• Task
Look below for the line with "For every layout". Extract that line and each one after it through the last, word for word.

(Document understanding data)
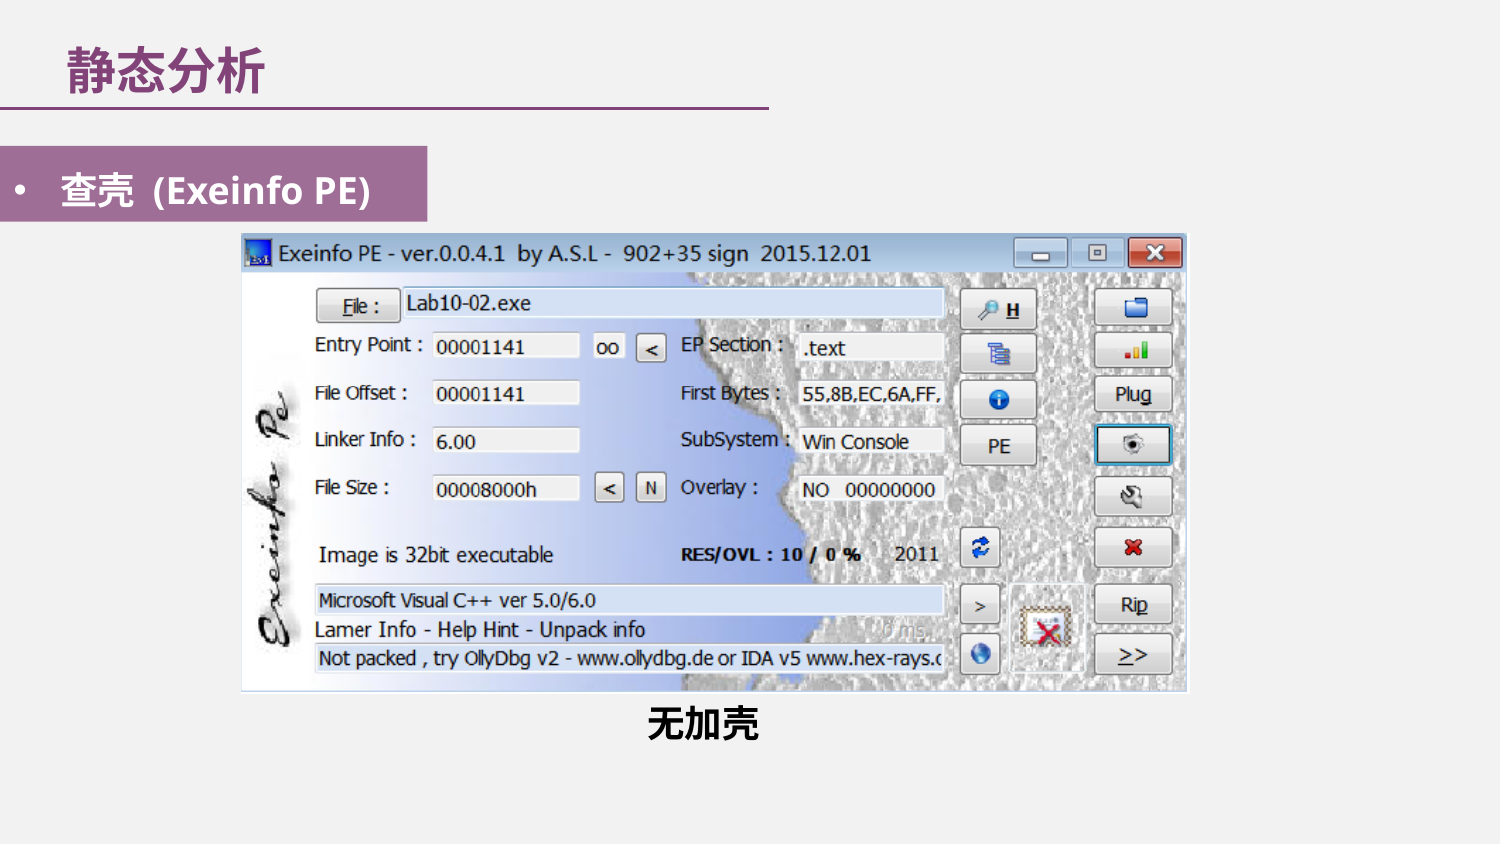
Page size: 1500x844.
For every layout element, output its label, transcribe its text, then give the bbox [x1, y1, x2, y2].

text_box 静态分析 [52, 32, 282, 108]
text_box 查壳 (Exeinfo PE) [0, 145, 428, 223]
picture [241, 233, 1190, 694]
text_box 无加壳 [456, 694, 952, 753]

• Solution
For every layout element, output its label, transcribe its text, then give the bbox [x1, y1, x2, y2].

text_box 静态分析 [52, 32, 282, 108]
text_box 查壳 (Exeinfo PE) [0, 145, 428, 223]
picture [241, 233, 1190, 694]
text_box 无加壳 [456, 694, 952, 753]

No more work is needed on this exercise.